The weather is turning cold here now and we get a sprinkling of rain sometimes. We are fairly comfortable where we are now and are busy tunnelling into the hill digging our winter quarters which will be in galleries well undergound. Orders are that everyman is to be fifiteen feet undergound before the cold weather sets in we ought to be warm enough down that far.
We are being fed fairly well now. The Machine Gun Section has a cook of its own. Our Bill of Fare runs something like this.
Breakfast: Bacon, tea, bread or biscuits
Dinner: Tea, rice and a tin of bully beef if you feel like it.
Tea: Tea and stew (bully beef, rice, dried vegetables).
Sometimes we get fresh meat our supply of this depends on the weather.
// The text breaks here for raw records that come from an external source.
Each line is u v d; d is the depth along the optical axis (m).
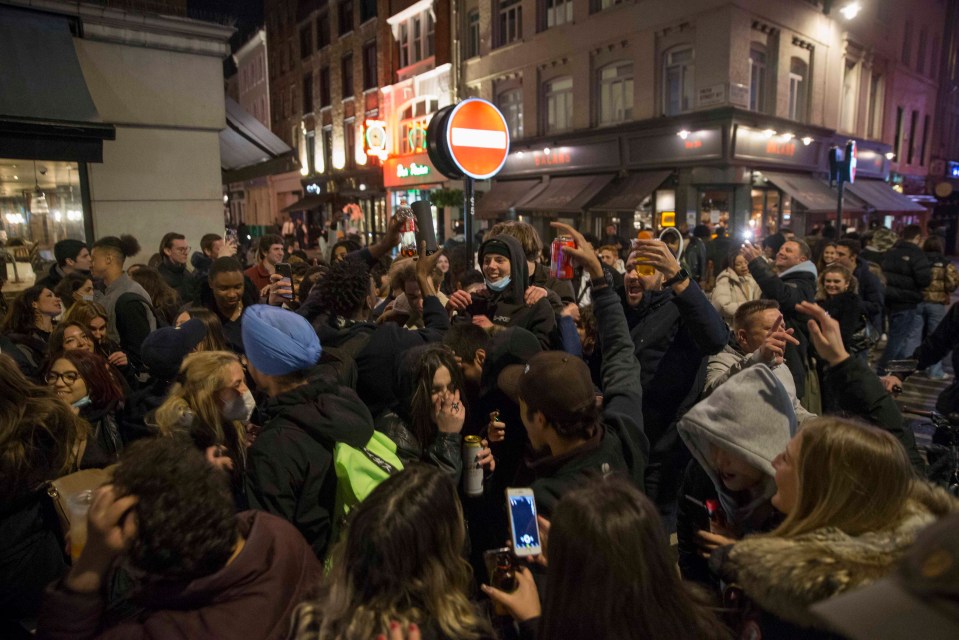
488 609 1.67
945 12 23.69
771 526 1.60
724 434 1.61
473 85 18.92
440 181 19.77
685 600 1.08
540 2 16.31
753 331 2.71
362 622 1.12
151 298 4.48
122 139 7.18
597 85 15.26
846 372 1.86
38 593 1.90
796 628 1.05
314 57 27.27
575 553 1.05
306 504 1.83
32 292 3.73
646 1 13.52
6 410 1.89
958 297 13.23
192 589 1.20
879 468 1.15
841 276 4.55
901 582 0.54
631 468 1.77
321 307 2.87
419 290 3.49
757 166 13.62
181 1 7.30
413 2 20.77
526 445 2.12
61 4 6.45
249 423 2.52
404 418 2.25
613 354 2.25
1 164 6.38
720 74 12.39
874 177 19.45
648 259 2.33
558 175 16.61
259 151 9.38
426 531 1.18
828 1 15.25
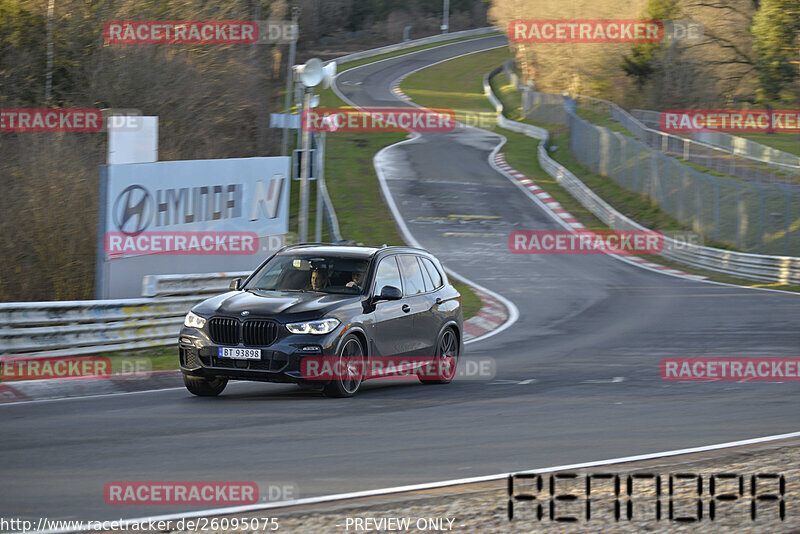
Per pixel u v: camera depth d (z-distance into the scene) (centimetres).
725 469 2422
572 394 3853
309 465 2469
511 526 1873
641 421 3216
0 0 11769
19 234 7644
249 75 14962
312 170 7225
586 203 15300
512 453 2655
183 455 2572
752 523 1902
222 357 3525
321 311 3591
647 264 11769
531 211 14912
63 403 3494
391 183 16550
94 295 7488
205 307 3656
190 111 12812
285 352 3481
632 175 16162
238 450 2644
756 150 18262
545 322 7150
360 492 2181
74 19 12244
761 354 5325
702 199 13038
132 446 2683
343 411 3338
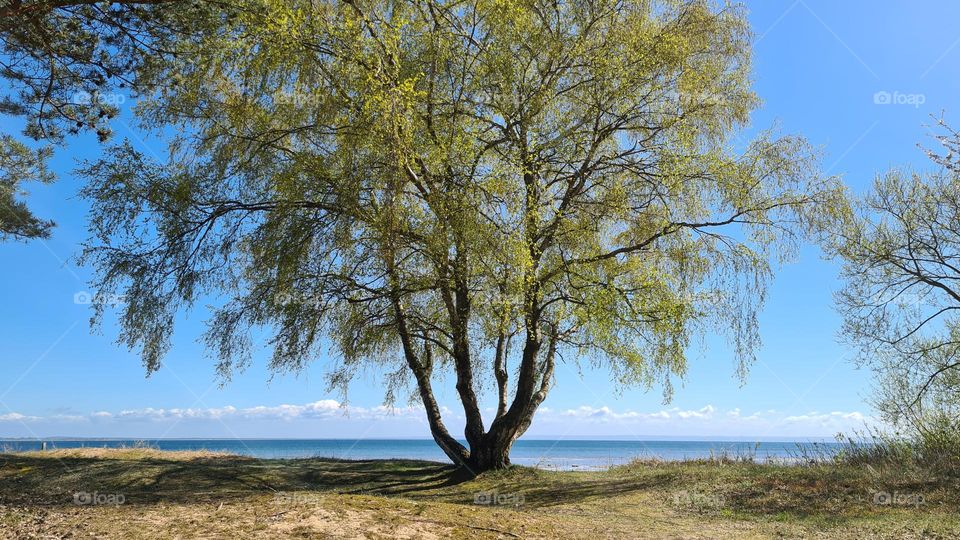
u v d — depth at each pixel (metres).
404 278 13.16
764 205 13.27
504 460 15.42
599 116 13.77
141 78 11.35
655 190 14.14
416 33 12.94
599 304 12.50
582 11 13.77
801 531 8.56
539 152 13.45
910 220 16.30
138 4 10.45
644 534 8.16
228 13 10.94
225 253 13.16
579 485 13.59
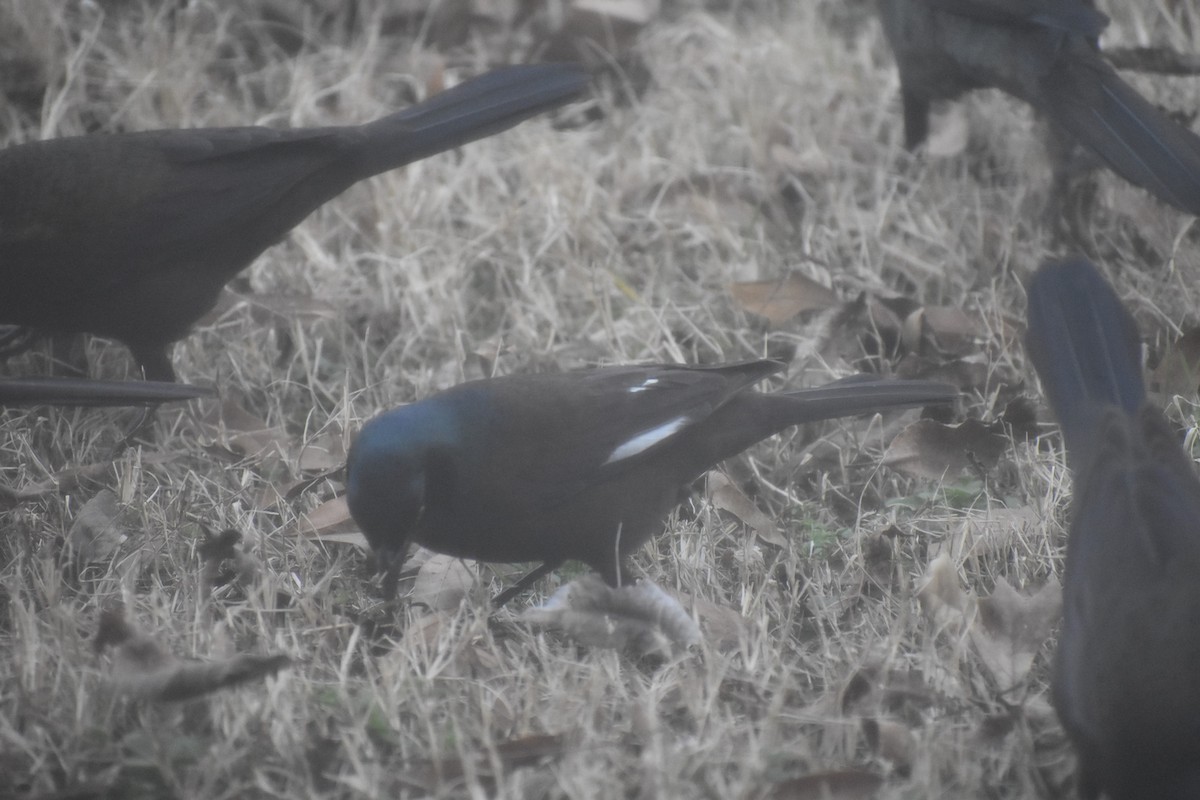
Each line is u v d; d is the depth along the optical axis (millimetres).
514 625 8898
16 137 13555
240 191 10680
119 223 10445
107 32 14984
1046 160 12828
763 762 7219
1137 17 14375
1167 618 6508
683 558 9352
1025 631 8273
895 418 10930
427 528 8562
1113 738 6352
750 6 16156
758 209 13125
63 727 7574
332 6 15656
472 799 6934
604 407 8742
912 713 7867
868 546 9359
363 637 8664
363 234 12969
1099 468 7277
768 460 10711
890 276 12648
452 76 15023
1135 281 12062
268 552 9430
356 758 7121
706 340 11758
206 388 8641
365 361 11430
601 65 15070
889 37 13008
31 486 10047
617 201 13203
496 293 12594
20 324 10812
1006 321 11625
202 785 7250
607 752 7355
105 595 8906
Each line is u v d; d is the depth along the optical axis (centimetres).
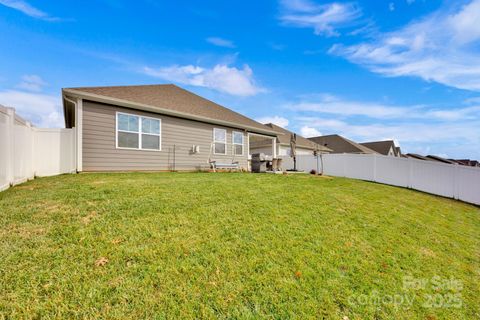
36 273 197
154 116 944
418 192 968
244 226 335
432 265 307
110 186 495
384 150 2856
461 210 736
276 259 261
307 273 243
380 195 713
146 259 232
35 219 297
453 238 432
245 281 218
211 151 1155
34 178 639
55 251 230
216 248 267
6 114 466
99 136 800
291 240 310
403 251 331
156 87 1209
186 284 204
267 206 436
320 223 384
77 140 754
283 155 1881
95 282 194
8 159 478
Often it is too rough to land stores, then we go short of fresh meat and bread. Besides this we have sugar, jam, milk issued daily and at present we have any amount of raisins. We are only waiting for an issue of flour to try our hands at a plumduff.
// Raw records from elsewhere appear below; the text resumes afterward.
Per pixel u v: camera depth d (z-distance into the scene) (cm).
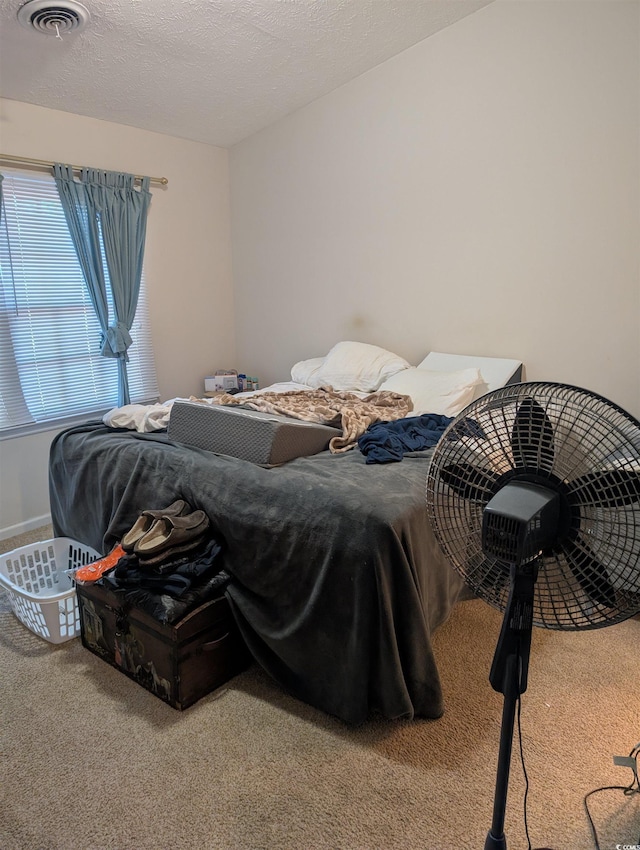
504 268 266
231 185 388
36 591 230
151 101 299
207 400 271
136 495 206
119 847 121
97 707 165
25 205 285
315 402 270
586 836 122
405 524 148
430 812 128
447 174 278
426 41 271
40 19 214
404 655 150
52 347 307
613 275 233
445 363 285
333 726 155
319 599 153
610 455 83
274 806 130
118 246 320
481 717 157
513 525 81
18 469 297
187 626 159
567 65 230
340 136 318
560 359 255
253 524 167
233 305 408
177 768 142
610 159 226
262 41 255
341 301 341
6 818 128
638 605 85
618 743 148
We are back here in much the same position as that we left when we went away for our spell and as far as I can see are likely to be here for the winter.
I received your letter in which you asked me to wire about the warm clothing. Cabling from here means writing to someone in Alexandria and enclosing the money and asking them to send it. For the present I am fairly well off for clothing and if it becomes very cold one can always put on his change of clothing besides what he wears ordinarily. That would mean a little more time spent in the daily hunt for lice and fleas. The trenches and bivouacs are all infested with these vermin and all one can do is try and keep their numbers down.
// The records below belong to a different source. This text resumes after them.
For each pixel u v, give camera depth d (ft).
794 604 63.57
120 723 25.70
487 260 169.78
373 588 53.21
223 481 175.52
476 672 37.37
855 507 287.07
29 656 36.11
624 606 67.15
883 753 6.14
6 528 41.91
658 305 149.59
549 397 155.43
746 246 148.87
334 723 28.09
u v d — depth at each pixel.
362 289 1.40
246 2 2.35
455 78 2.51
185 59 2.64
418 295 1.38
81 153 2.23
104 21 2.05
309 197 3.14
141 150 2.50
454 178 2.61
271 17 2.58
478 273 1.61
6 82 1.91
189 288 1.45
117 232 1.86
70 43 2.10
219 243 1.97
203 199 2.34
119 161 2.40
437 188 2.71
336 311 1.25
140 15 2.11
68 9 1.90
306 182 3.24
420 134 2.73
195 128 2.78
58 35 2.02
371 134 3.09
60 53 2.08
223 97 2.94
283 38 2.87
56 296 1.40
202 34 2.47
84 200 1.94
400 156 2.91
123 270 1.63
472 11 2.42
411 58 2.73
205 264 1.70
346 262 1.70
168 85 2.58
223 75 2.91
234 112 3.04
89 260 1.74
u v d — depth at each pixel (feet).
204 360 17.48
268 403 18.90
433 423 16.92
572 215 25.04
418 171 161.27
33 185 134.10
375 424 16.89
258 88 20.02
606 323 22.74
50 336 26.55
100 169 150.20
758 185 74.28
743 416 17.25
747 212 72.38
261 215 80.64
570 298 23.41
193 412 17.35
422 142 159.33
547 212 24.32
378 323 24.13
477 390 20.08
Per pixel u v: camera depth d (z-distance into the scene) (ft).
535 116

Both an outgoing and incoming mail were sunk last week; but taking it all through we do not lose much mail in that way.
I hope this finds you all in good health. I am at present in good health and spirits and now that the flies and dust have gone should be able to keep fit.
With love to all,
Rawei.

1 comment:

  1. Rawei appears remarkably positive about life in the trenches, but it certainly sounds unpleasant at times!